Night Moves (2013 TIFF review)

Director Kelly Reichardt makes intimate character studies that are less interested in plot than they are in observing individuals in a specific time and place, whether it’s middle-aged men trying to reconnect on a camping trip in Old Joy or a group of settlers heading West during the 19th century in Meek’s Cutoff. Perhaps that’s why Night Moves feels so startling. Though Reichardt’s usual close attention to character and atmosphere is intact, her new movie is surprisingly suspenseful. By her understated, incisive standards, it’s practically an action movie.

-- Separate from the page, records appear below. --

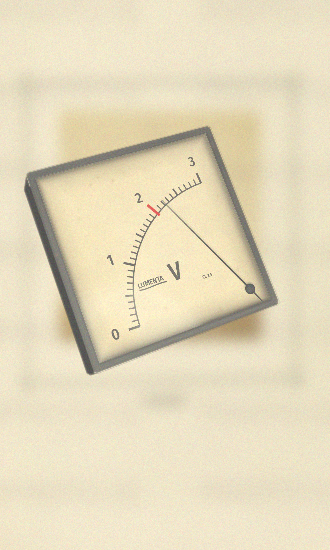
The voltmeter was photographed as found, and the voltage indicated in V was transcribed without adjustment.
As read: 2.2 V
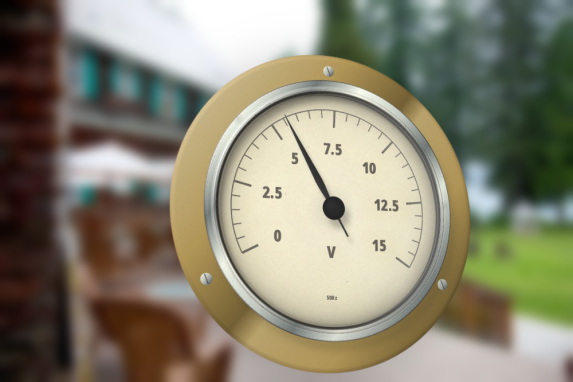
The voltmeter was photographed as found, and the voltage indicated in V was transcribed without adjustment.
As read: 5.5 V
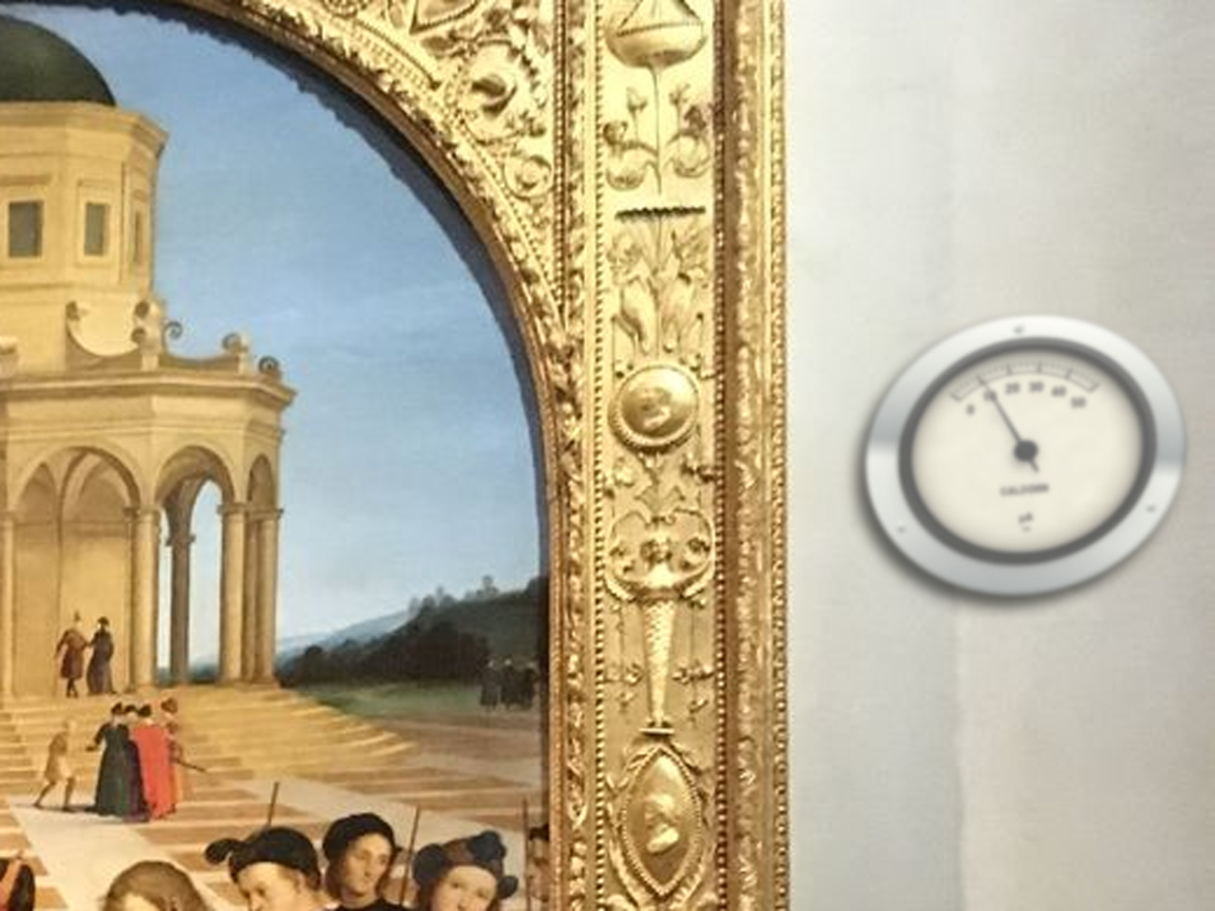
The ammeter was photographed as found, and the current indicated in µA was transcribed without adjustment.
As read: 10 µA
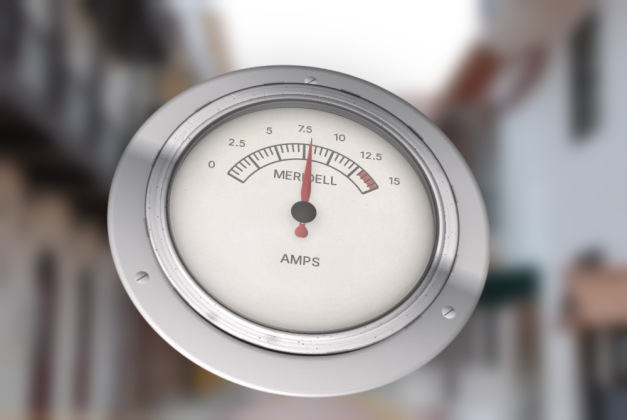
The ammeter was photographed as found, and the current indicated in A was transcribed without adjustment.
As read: 8 A
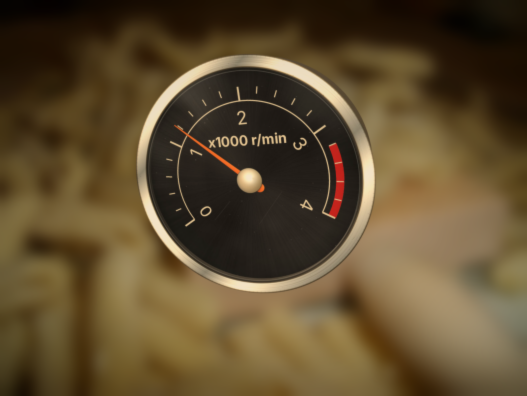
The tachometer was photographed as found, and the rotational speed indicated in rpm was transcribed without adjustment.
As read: 1200 rpm
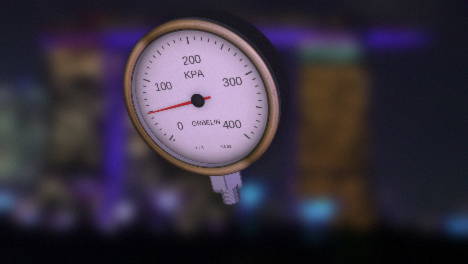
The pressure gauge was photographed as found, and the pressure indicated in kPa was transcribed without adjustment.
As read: 50 kPa
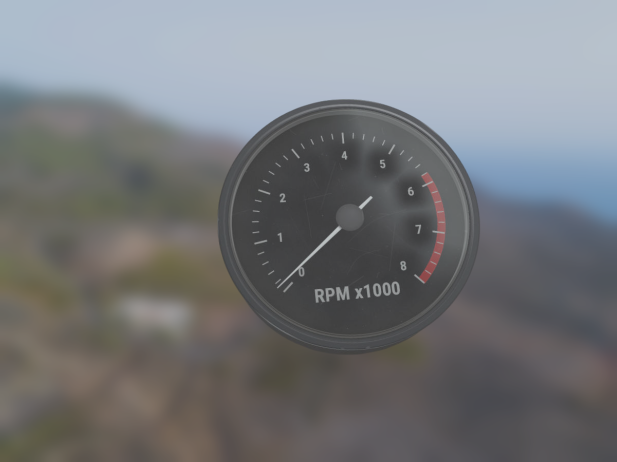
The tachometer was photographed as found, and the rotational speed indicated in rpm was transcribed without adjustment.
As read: 100 rpm
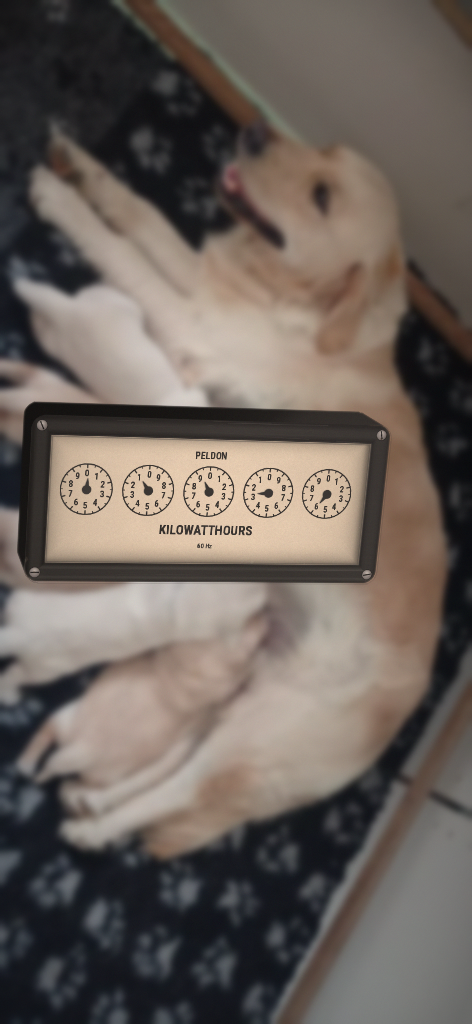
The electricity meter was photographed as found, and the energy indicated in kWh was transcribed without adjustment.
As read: 926 kWh
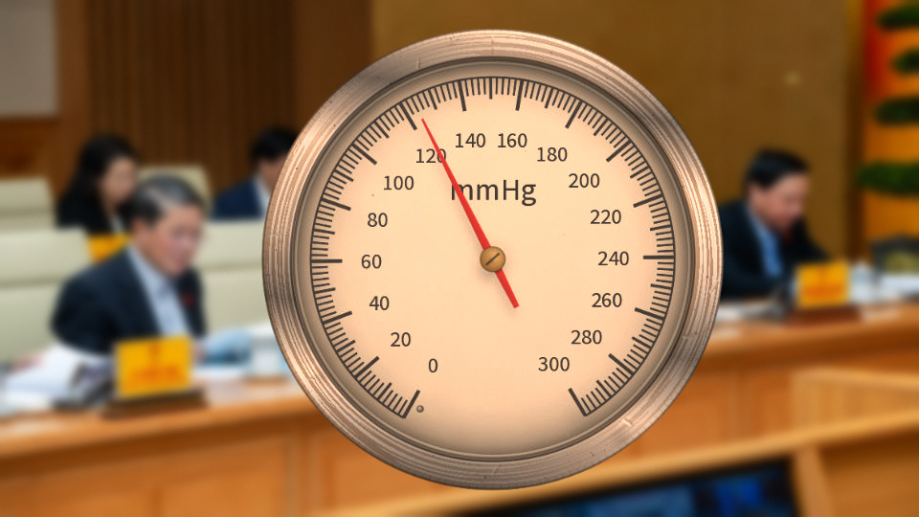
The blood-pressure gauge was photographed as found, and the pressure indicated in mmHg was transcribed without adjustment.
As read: 124 mmHg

The Oregon-set Night Moves introduces us to three people: Josh (Jesse Eisenberg), a soft-spoken, highly intelligent young man; Dena (Dakota Fanning), an impressionable but impassioned friend of his; and Harmon (Peter Sarsgaard), a former Marine who’s older than his companions. At first, we’re not sure what has brought them together to buy a small speedboat and a large supply of fertilizer, but soon it becomes clear that they’re not focused on recreation or farming. Led by Josh, these extreme environmentalists are going to blow up a nearby dam in the middle of the night, hoping to send a message to the community about respecting the earth and curbing the spread of rapid industrialization.
Collaborating with her frequent screenwriting partner Jon Raymond, Reichardt gives us a meticulous overview of precisely how Josh and his cohorts will go about their act of terrorism. We watch as each step in their process is carried out with care—after all, they don’t want to arouse suspicion from local authorities—but Night Moves isn’t so much a pseudo-heist movie as it is a study in human behavior. And because the threesome don’t explain much of their plan, we’re left to follow along as they go about their business, picking up on clues to their intriguing interpersonal dynamic.
Utilizing the same brainy, withering demeanor he wielded to such good effect in The Social Network, Eisenberg is superb as Josh, who quietly prides himself on intimidating his associates, talking down to Dena in a dismissive way and flashing a sharper mind than the burned-out Harmon. Josh’s confidence in his role as the group’s leader could become a liability, though, when a brief, mostly offscreen encounter changes the relationship between the three of them in the buildup to their plan.